# The new place



## Xiahko (Feb 24, 2010)

Yeah, I give it about a month before I am outta here.

I moved in today. Not only is the house a disaster,but there are ants...EVERYWHERE!

The toilet was filled to the brim with toilet paper,the shower had hair in it.

This place is disgusting. I spent all day cleaning it. I am NOT paying 525 a month for this poo hole.


The only thing it has going for it is the yard. The dogs LOVE it! They ran around for hours!


----------



## American_Pit13 (Apr 23, 2007)

That sucks. Didn't you see the place before hand? Did you pay a deposit? They should take some off your deposit if you had to clean.

Glad the dogs are loving the yard!


----------



## Xiahko (Feb 24, 2010)

I am asking for some deposit back. I did see the place before. It did NOT look like this.
I wish they had told me about the ant problem however.


----------



## angelbaby (Feb 4, 2010)

the ants can be easily fixed , get some ant traps , and in all the windows sills , door jams anywhere they seem to be comming in sprinkle some cayenne pepper they wont cross the path and will stay out. Hopefully after it is all cleaned up and to your standards it will be a nice home the yard is a bonus for having a dog as we all know. Are you there alone ? or do you have to live with roomates?


----------



## Chevys And Pitties (Jul 24, 2011)

Boric Acid also helps with Ants. Its hard to find houses that allow "aggressive" dogs like our Pitties, its unfortunate that it looked the way it did


----------



## ames (Jun 6, 2010)

yeah, you can also put 1 parts borax and one part sugar in front of the doors and what not around here is the borax video I found, worked at my grandparents place instead of the little traps. Hope its not as bad as in the video, lol.






Also, out Frisbee's (or something to trap water and put the bowl in) with water under your food bowls, the ants won't cross the "moat" and it will keep them outta their food until you have it under control.

if its a single family house you should be able to get the problem in check easily... Especially as cheap as $525 a month with a yard!!!


----------



## Xiahko (Feb 24, 2010)

● Tasks and exercises:
a) From the forum thread about the new place, copy the words from "That sucks. Didn't" to "loving the yard!".
b) Answer these questions using the forum thread about the new place:
(i) How much is the monthly rent on the house?
(ii) What does angelbaby suggest sprinkling on window sills and door jams?
(iii) Which two things does ames say to mix, one part each, and put in front of the doors?
c) Write what comes next in the forum thread about the new place, picking up after its last line.

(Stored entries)
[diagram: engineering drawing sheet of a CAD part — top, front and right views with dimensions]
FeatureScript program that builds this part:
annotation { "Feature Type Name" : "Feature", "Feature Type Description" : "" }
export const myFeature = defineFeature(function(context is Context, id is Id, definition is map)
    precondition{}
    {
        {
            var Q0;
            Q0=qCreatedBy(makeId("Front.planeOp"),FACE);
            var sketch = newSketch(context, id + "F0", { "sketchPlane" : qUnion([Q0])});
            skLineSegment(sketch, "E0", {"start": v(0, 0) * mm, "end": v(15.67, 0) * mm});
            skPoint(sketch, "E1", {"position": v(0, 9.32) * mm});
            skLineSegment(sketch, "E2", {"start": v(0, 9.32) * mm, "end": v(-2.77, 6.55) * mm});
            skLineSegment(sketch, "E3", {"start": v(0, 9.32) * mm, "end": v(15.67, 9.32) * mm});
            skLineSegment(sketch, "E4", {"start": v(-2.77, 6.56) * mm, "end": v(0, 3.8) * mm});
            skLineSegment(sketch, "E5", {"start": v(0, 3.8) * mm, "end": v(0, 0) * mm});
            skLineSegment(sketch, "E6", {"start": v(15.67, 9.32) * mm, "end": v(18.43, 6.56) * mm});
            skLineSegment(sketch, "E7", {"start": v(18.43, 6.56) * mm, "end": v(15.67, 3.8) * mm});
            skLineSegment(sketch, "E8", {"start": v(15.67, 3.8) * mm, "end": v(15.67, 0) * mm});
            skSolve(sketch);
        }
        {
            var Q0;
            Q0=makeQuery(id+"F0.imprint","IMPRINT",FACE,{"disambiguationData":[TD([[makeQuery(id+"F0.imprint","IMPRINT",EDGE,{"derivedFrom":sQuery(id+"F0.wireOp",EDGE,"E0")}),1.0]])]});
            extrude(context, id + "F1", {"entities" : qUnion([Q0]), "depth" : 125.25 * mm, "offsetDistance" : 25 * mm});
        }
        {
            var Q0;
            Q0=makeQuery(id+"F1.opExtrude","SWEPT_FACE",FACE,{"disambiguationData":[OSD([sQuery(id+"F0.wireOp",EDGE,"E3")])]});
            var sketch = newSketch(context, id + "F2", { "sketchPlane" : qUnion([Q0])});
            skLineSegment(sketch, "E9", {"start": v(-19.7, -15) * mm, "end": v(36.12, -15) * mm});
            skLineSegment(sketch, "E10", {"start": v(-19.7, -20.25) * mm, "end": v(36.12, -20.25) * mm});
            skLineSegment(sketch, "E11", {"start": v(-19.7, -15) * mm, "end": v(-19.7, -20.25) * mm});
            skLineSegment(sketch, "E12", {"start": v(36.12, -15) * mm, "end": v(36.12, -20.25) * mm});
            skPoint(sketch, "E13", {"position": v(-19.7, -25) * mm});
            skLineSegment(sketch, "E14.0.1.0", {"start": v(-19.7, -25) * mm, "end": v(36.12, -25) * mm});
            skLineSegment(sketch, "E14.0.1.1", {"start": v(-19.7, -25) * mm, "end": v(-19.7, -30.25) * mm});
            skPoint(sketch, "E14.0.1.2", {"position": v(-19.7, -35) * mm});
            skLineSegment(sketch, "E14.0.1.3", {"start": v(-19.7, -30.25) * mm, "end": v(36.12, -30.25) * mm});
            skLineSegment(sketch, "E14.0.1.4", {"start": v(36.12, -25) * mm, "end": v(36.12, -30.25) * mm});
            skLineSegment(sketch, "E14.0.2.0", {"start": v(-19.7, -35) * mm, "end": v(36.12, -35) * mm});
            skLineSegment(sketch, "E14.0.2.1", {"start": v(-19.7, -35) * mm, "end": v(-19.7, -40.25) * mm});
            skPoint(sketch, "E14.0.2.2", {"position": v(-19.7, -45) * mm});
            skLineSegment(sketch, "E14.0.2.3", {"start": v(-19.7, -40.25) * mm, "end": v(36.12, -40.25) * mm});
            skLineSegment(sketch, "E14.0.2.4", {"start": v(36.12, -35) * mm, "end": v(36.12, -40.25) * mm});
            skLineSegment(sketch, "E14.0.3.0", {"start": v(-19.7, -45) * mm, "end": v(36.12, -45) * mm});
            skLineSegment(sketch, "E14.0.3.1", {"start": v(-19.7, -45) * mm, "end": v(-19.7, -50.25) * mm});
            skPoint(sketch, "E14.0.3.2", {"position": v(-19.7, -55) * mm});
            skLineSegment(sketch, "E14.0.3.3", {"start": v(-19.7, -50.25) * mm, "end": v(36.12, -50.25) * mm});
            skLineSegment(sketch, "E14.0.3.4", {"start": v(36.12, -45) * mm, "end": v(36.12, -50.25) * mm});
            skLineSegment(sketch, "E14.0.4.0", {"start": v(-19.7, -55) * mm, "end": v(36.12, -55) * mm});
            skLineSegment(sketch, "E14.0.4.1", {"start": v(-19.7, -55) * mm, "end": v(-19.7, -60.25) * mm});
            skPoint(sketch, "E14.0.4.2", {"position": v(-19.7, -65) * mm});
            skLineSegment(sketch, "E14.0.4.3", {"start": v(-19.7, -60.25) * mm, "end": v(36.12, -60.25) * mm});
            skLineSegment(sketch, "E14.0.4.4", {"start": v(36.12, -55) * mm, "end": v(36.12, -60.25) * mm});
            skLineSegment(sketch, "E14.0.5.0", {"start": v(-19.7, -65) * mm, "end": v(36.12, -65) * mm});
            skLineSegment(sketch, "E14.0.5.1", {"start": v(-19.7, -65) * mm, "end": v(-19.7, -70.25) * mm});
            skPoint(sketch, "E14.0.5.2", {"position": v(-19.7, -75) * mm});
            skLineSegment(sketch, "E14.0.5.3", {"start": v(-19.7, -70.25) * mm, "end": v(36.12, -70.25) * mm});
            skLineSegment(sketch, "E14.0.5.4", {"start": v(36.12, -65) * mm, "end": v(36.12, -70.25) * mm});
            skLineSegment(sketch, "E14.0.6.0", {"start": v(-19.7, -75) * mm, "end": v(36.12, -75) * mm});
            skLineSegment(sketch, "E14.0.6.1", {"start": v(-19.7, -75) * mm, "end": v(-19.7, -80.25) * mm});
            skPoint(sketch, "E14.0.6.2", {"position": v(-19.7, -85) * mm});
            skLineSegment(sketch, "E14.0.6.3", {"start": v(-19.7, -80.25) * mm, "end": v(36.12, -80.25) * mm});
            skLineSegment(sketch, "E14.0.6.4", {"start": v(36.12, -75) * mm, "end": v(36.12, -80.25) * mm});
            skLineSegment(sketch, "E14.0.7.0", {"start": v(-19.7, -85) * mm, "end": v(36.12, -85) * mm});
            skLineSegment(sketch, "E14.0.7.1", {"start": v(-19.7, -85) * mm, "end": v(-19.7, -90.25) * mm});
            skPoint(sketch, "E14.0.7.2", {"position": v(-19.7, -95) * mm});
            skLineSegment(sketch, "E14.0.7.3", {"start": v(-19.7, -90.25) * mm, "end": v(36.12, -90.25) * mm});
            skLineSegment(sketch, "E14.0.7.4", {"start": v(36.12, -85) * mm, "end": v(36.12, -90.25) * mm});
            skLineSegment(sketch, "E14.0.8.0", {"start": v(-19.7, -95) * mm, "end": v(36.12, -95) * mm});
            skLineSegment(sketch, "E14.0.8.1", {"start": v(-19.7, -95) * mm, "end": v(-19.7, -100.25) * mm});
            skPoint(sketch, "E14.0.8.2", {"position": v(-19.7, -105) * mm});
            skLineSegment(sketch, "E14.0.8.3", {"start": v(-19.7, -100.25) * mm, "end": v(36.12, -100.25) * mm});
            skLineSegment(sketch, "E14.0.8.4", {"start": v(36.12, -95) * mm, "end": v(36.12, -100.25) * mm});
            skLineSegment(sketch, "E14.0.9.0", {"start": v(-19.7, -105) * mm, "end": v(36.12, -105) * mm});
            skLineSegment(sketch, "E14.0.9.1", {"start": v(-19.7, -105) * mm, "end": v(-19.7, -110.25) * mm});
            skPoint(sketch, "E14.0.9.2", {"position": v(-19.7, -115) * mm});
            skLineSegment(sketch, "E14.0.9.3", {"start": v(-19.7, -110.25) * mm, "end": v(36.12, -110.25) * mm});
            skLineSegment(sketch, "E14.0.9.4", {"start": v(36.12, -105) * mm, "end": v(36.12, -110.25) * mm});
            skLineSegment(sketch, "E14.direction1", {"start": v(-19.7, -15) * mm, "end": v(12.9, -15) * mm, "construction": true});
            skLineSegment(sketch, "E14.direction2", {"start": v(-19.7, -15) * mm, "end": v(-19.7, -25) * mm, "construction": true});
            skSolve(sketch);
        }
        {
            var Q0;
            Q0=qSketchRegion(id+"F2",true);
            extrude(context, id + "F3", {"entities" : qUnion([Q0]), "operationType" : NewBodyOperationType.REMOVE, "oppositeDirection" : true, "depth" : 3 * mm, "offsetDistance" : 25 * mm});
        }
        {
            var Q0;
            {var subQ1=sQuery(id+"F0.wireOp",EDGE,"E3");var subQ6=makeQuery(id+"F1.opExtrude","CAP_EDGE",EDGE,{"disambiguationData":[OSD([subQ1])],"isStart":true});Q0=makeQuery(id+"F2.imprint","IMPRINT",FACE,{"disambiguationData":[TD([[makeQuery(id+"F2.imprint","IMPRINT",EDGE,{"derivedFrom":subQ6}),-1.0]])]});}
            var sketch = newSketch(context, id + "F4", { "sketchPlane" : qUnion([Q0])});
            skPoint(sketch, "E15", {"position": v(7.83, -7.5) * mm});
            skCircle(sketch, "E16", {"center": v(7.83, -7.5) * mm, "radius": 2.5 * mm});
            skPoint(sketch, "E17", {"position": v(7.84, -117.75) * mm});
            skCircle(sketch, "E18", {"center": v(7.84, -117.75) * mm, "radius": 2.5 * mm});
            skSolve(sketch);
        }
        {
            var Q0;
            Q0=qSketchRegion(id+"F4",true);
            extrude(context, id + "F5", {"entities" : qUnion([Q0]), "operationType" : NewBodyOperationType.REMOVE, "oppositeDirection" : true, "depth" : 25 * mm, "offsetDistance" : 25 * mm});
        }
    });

● Results by task:
a)
That sucks. Didn't you see the place before hand? Did you pay a deposit? They should take some off your deposit if you had to clean.

Glad the dogs are loving the yard!

b)
(i) $525 a month.
(ii) Cayenne pepper.
(iii) Borax and sugar.

c)
The borax worked! Thanks! 

Anyone know how to fix a clogged toilet now? I plunged it,and that worked for a little bit,but now it is backing up again.

Why am I paying $525 to rent a room again? Oh right....So my dogs can have a backyard.
Ugh the stuff I do for my dogs.


----------



## Xiahko (Feb 24, 2010)

angelbaby said:


> the ants can be easily fixed , get some ant traps , and in all the windows sills , door jams anywhere they seem to be comming in sprinkle some cayenne pepper they wont cross the path and will stay out. Hopefully after it is all cleaned up and to your standards it will be a nice home the yard is a bonus for having a dog as we all know. Are you there alone ? or do you have to live with roomates?


These people I am living with own the house,and are letting me rent their spare room.

They're nice people, I think. Just slobs. Ugh as I write this I just found an ant on my hand :/

I thought they were goooooooone. 

I can't handle bugs,and messy people. I am a tad OCD. OMG There is a spider on my desk!

I really don't think I can live here if this is how they keep the place,and if my company is going to be bugs. I really really really can't handle bugs.


----------



## ames (Jun 6, 2010)

Oh I didn't realize you still have roommates !!! Time for your own place I would think girl. Glad the borax helped may take a week or so I dont think it's instant.


----------



## Xiahko (Feb 24, 2010)

Yeah, I would love to be able to afford a place of my own. Financially I can't right now.
I'm starting to save up though.


----------



## ames (Jun 6, 2010)

Xiahko said:


> Yeah, I would love to be able to afford a place of my own. Financially I can't right now.
> I'm starting to save up though.


thats awesome. I hear ya I was thinking it was cheap but not for a room. but at least you have the yard. You should be able to send the roommates cleaning bills  lol


----------



## Xiahko (Feb 24, 2010)

I'm going to ask about getting the rent reduced,if i do the cleaning. Since they are NEVER home.

So it's kind of like I have my own place.


----------



## cEElint (Oct 6, 2009)

holy  .. $525? .. we charged $350 including utilities for a room at our place.. but that was for friends or family


----------



## Xiahko (Feb 24, 2010)

Yeah, I am starting to think it is to high.


----------



## beccaboo (Dec 27, 2009)

Yeah i paid 325 for a room in spanaway with Jill plus half utilities n 400 for the room when I moved back home before I found my spot now... Both had yards. My place now is pretty bomb n my bestow from college rents the upstairs so rent is still only 400 utils included  I'm kinda spoiled lol. You could ask jilly if she wants a roomy. She actually would dock the rent if u cleaned. N no bugs there!!!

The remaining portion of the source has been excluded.